Nous regrettons de n’avoir découvert, malgré nos recherches, aucune histoire, aucune légende normande vraiment curieuse, qui se rattache aux traditions des loups-garous. Pour suppléer, d’une manière intéressante, à cette lacune de nos contes populaires, nous allons donner une analyse du Lai du Bisclavaret, de Marie de France. Ce lai, ainsi que l’indique son titre, est d’origine bretonne ; mais, outre que la fable en repose sur un fonds de superstitions analogues à celles que nous avons décrites, il a quelque droit à être intercalé dans ce recueil, à cause de la qualité de son auteur, que les biographes considèrent comme un des poètes anglo-normands les plus remarquables du xiiie siècle[1].
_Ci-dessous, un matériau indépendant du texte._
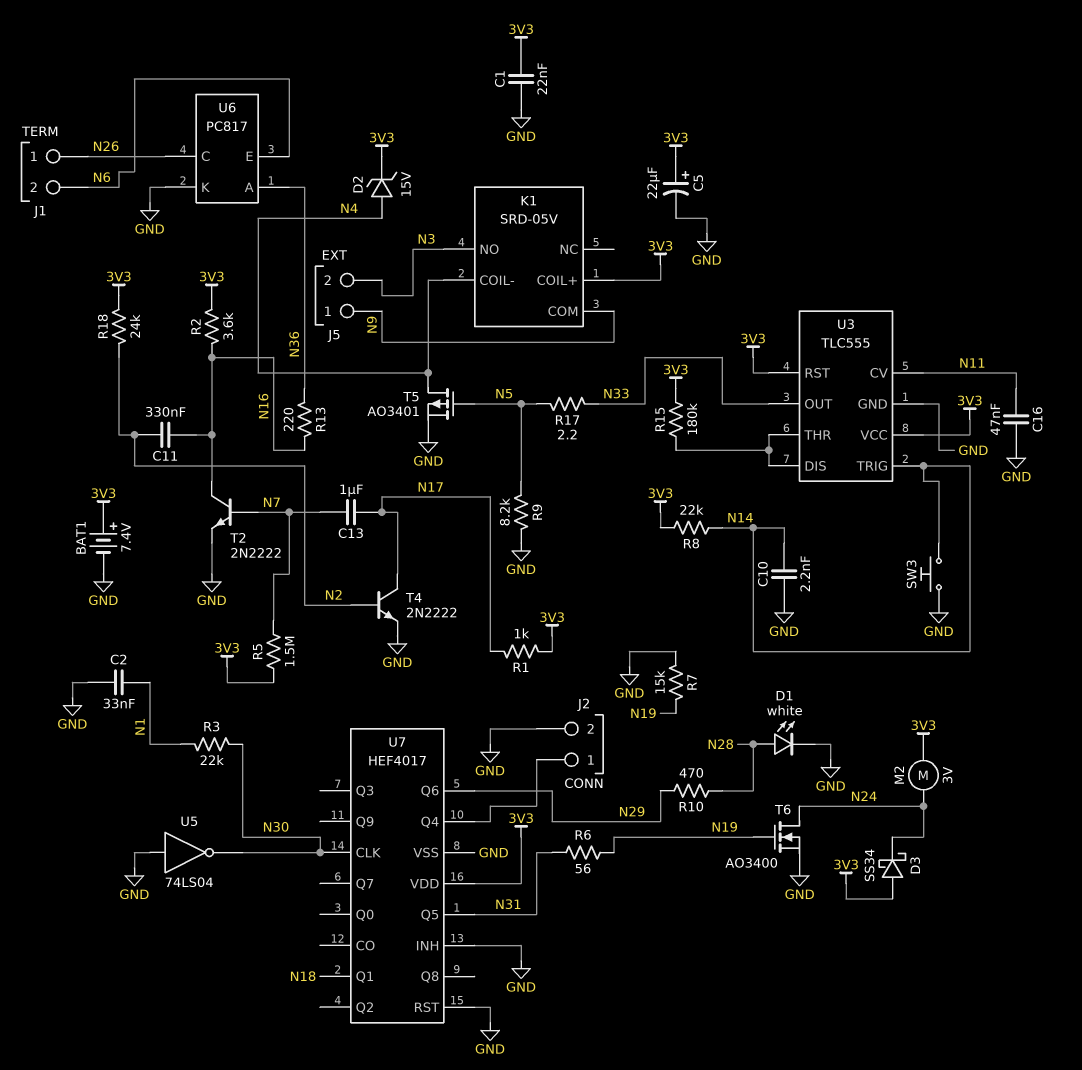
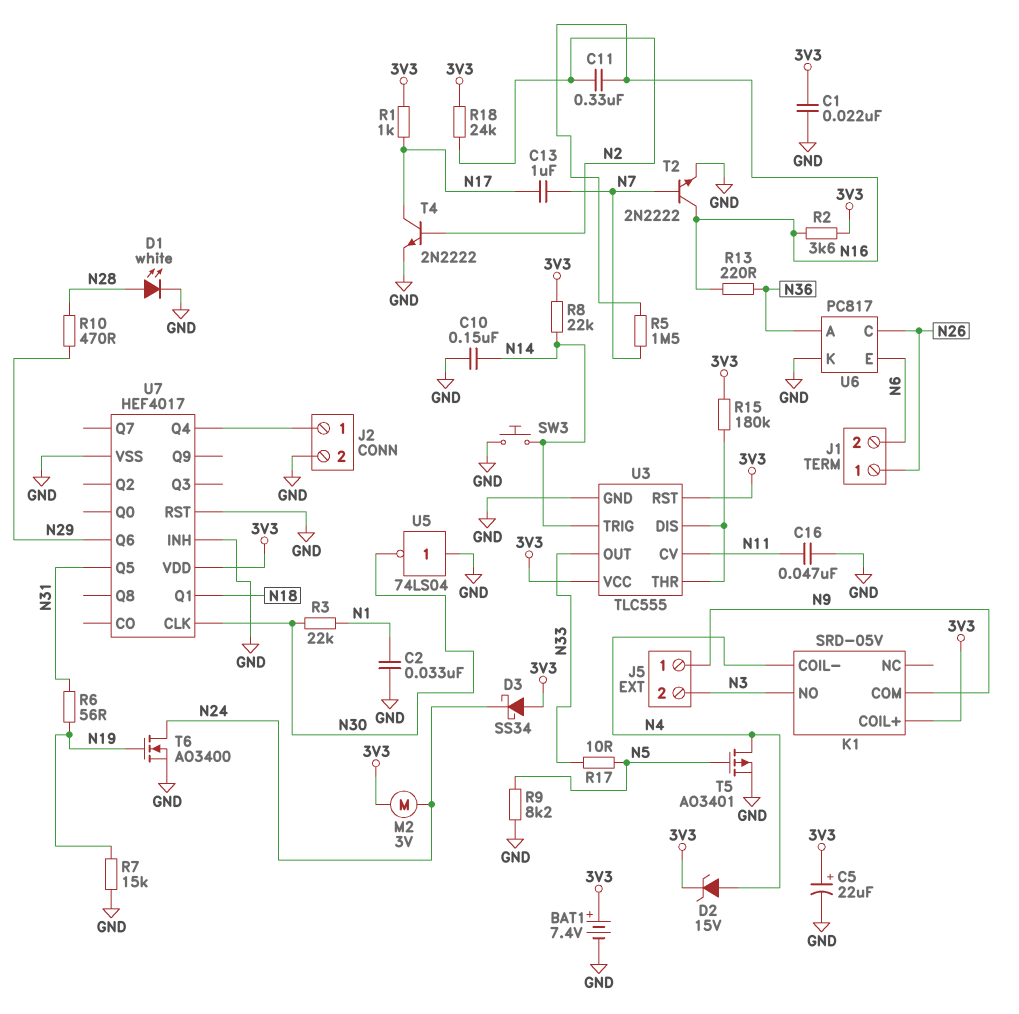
C10: 2.2nF (GND, N14) -> 150nF (GND, N14)
R5: 1.5M (3V3, N7) -> 1.5M (N7, N16)
R17: 2.2 (N5, N33) -> 10 (N5, N33)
Marie de France, dans un court prologue de son récit, nous explique ce qu’il faut entendre par ce mot Bisclavaret :
Bisclaveret ad nun en Bretan,
Garwall Fapelent li Norman.
............
Humes plusurs garwall devindrent
E es boscages meisun tindrent.
Garwall si est beste salvage ;
Tant cum il est en cele rage,
Humes dévure, grant mal fait,
Es granz forest converse è vait.
Après ces préliminaires, voici ce que Marie raconte de l’histoire du Bisclavaret : Il y avait en Bretagne un noble seigneur, si beau de sa personne et si bon que c’était merveille ; il était aimé et respecté de ses voisins, et considéré de son prince. Il avait épousé une noble dame, qui semblait aussi lui porter beaucoup d’amour. Celle-ci se serait, en effet, trouvée fort heureuse de son union avec lui, sans une circonstance qui excitait ses inquiétudes : ce seigneur avait coutume de s’absenter trois jours de la semaine, et personne ne savait ce
- ↑ Poésies de Marie de France, publiées par B. De Roquefort, t. I, Notice, p. 2.